*** Text excerpt ***
Post-traumatic stress disorder (PTSD) is a mental health condition that can occur after experiencing or witnessing a traumatic event. For example, physical or sexual assault, a natural disaster, war, an accident or the death of a loved one.
These events can be shocking and overwhelming, making it very hard to come to terms with and process them in our minds. Feelings of fear, sadness, anger and grief are common after going through a traumatic event, but over time with the support of family and friends to help you work through your emotions, these feelings will usually fade.
*** End of Text excerpt ***
*** Data listing ***
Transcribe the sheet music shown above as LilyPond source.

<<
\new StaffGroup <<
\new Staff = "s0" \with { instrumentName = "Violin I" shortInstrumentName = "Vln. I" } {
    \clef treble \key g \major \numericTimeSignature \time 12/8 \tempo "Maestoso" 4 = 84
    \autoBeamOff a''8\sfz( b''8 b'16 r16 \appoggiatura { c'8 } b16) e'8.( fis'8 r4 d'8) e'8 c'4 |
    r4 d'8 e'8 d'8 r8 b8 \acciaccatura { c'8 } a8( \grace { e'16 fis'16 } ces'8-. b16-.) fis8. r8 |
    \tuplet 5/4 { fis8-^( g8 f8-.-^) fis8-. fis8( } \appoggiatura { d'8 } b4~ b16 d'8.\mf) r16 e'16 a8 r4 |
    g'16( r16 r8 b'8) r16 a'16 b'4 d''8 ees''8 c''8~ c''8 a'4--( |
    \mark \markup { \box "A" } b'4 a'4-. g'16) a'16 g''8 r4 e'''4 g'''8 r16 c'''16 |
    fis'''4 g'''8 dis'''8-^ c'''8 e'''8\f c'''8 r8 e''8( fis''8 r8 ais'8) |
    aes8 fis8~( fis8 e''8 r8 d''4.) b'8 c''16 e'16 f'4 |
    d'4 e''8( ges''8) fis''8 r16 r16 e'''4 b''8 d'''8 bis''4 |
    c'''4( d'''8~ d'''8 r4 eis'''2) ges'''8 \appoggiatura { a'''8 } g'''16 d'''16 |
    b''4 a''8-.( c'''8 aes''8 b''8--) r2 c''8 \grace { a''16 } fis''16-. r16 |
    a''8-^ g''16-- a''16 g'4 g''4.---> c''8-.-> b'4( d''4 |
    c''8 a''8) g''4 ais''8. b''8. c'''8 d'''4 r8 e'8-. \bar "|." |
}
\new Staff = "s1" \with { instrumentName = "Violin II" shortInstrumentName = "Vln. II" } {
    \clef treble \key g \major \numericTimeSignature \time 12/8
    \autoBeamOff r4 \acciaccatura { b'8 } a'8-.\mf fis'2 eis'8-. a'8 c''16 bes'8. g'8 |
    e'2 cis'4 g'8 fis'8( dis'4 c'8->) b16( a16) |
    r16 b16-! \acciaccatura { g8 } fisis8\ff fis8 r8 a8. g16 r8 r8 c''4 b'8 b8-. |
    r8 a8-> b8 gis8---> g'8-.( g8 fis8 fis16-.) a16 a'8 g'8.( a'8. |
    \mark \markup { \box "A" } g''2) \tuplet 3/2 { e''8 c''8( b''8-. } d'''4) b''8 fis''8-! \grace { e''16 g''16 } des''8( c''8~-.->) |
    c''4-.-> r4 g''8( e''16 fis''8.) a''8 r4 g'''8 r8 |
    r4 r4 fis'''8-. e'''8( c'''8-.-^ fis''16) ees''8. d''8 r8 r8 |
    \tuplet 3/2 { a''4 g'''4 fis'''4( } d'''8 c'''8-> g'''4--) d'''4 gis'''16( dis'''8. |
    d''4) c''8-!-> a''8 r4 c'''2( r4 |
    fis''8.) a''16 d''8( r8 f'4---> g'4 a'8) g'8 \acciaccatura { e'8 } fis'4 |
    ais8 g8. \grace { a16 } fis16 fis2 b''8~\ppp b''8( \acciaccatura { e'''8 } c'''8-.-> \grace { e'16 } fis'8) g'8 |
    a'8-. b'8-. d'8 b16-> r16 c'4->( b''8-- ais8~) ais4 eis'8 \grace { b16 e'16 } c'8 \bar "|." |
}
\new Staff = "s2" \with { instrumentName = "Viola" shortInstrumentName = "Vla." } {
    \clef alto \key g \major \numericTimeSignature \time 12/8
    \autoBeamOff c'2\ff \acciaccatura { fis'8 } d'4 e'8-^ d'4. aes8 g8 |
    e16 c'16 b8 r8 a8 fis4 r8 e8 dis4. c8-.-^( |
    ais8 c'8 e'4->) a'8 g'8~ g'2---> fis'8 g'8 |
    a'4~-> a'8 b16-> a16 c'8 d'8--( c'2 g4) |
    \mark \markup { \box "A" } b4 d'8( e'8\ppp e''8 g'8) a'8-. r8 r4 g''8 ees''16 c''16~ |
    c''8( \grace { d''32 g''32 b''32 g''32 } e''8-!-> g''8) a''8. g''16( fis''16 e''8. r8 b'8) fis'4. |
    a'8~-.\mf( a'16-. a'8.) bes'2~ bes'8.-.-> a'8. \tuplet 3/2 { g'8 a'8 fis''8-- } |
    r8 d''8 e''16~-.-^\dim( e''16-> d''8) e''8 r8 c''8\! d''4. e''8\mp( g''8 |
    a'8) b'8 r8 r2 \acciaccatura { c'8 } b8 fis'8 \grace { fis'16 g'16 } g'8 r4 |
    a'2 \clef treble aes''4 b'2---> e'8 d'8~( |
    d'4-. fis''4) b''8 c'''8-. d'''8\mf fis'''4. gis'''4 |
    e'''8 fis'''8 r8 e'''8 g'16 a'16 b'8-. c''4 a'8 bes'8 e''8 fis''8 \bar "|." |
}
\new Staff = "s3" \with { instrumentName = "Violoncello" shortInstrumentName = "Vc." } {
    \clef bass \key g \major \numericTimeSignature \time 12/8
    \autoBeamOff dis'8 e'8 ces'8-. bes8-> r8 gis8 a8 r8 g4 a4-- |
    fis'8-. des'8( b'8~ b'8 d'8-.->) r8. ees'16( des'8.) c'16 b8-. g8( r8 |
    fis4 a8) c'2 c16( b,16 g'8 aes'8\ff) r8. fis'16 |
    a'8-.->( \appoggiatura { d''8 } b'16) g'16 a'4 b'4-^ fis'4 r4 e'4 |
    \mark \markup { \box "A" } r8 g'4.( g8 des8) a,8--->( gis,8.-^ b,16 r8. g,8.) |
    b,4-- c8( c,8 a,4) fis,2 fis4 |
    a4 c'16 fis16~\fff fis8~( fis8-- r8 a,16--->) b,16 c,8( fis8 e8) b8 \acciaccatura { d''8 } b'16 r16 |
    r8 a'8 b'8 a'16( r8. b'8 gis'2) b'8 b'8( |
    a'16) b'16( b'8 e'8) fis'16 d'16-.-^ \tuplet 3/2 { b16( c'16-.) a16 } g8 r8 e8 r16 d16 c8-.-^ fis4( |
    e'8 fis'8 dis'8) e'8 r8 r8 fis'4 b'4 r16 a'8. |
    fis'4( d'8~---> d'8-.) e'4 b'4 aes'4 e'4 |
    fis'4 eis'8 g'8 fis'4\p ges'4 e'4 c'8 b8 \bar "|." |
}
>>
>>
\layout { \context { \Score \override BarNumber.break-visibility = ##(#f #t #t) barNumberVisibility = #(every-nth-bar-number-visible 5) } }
*** End of Data listing ***
### [Work task 1]
From the text on post-traumatic stress disorder, extract the passage starting at "These events can" and ending at "will usually fade.".
### [Work task 2]
According to the text on post-traumatic stress disorder, which feelings are common after going through a traumatic event?
### [Work task 3]
Condense the paragraph of the text on post-traumatic stress disorder that begins "These events can be shocking" into a shorter version that keeps its main facts.

### [Answer 1]
These events can be shocking and overwhelming, making it very hard to come to terms with and process them in our minds. Feelings of fear, sadness, anger and grief are common after going through a traumatic event, but over time with the support of family and friends to help you work through your emotions, these feelings will usually fade.

### [Answer 2]
Fear, sadness, anger and grief.

### [Answer 3]
Traumatic events can be shocking and overwhelming, which makes them very hard to come to terms with and process. Fear, sadness, anger and grief are common afterward, but these feelings usually fade over time when family and friends help a person work through their emotions.